DATA IN THIS EXERCISE START

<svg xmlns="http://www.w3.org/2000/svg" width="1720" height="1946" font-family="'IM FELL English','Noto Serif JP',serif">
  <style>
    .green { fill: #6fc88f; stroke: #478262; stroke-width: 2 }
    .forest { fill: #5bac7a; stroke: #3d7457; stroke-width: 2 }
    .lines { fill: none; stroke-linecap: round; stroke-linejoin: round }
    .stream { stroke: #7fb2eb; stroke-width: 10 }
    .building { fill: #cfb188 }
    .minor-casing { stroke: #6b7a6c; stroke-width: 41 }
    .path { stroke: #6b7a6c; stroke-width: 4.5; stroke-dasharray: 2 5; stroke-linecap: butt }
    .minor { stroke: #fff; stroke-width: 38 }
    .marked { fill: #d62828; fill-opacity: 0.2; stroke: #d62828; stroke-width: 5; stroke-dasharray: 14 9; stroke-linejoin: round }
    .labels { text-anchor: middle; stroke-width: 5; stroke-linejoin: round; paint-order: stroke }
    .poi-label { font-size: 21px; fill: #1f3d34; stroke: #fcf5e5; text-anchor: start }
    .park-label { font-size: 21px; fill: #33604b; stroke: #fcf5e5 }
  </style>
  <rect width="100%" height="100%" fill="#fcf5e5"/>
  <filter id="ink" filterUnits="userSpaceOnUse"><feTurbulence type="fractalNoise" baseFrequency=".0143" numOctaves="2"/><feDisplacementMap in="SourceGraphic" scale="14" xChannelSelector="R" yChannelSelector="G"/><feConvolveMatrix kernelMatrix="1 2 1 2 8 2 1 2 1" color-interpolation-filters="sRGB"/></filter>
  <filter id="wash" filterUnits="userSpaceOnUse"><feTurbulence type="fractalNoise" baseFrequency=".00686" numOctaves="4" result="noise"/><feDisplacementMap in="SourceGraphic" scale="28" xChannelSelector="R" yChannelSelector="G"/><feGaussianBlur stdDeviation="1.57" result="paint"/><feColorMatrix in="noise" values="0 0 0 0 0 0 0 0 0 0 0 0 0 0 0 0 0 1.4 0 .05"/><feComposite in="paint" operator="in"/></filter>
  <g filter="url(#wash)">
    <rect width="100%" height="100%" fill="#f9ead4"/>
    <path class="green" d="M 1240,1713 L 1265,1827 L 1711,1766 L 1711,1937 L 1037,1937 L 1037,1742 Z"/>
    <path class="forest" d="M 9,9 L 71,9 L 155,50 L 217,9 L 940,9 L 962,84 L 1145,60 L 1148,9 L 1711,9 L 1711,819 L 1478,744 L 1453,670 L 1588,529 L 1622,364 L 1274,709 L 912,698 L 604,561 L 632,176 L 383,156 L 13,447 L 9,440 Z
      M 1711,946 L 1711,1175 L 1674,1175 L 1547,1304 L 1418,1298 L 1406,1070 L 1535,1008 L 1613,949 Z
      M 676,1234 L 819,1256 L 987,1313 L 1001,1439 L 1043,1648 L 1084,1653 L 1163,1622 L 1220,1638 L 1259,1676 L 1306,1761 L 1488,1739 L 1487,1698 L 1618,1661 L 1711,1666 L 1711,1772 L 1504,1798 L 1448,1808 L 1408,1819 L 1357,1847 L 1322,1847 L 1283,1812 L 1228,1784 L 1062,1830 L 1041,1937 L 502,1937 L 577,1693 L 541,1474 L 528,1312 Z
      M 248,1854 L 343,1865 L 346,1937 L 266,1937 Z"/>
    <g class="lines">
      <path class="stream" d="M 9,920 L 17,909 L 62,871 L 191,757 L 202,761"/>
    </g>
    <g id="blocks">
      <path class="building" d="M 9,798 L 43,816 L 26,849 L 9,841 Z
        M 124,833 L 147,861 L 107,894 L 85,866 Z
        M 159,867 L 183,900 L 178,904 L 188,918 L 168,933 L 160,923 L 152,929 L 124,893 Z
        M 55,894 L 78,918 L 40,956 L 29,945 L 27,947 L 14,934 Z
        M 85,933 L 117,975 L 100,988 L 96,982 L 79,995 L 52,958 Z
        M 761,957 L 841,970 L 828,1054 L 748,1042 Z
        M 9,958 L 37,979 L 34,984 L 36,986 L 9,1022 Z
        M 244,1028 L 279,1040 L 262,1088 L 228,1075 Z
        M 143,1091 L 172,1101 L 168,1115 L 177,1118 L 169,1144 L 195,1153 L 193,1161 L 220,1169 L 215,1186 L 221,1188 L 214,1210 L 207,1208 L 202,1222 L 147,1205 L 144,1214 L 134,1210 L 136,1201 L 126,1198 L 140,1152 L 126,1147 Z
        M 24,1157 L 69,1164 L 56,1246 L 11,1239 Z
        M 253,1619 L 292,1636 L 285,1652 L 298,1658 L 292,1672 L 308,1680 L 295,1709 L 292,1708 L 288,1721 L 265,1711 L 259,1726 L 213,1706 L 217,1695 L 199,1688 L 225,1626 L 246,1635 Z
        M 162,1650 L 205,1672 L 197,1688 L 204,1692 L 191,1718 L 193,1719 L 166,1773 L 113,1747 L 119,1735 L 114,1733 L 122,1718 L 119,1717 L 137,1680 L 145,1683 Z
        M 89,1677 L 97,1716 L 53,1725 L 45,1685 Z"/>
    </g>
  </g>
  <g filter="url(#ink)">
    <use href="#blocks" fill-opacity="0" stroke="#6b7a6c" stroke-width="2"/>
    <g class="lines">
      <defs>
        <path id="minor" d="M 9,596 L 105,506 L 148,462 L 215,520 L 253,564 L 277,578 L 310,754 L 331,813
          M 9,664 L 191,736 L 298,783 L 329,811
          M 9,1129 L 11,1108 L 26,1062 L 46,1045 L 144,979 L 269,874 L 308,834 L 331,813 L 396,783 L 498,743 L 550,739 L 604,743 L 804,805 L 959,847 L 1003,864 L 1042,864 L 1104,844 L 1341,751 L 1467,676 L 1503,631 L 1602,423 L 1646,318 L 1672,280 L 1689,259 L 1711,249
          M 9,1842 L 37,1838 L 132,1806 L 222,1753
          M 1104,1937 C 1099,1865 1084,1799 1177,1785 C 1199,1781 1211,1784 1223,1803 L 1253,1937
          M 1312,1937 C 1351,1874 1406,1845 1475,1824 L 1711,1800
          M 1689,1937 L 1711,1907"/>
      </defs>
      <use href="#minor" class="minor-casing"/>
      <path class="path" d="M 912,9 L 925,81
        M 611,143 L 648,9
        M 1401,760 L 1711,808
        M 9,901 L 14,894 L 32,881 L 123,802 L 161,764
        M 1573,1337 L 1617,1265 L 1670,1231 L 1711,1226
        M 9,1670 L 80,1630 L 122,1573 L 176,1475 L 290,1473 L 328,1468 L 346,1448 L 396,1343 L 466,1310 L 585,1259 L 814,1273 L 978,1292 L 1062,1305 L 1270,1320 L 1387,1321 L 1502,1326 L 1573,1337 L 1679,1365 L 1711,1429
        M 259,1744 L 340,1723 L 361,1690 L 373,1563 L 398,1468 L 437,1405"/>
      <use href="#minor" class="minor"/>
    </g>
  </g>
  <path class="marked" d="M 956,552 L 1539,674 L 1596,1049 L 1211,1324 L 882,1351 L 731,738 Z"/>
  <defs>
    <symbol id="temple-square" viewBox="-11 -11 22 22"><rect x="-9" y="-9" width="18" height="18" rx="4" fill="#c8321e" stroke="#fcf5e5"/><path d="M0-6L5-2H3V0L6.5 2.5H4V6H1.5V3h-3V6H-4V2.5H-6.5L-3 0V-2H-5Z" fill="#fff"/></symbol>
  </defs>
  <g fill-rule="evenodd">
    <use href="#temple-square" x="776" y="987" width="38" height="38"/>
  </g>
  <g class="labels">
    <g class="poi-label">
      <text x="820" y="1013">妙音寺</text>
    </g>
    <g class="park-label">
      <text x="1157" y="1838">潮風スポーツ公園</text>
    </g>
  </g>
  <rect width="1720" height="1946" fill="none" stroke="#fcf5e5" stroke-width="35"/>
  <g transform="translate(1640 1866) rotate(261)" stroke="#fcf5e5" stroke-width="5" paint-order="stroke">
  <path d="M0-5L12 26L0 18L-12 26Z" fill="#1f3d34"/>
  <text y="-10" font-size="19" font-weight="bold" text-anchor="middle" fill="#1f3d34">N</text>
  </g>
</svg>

DATA IN THIS EXERCISE END

• [WHAT THE EXERCISE ASKS]: Whenever a line above holds the word "middle", include it in your count, and report nothing but that count.

• [REPLY TO THE EXERCISE]: 2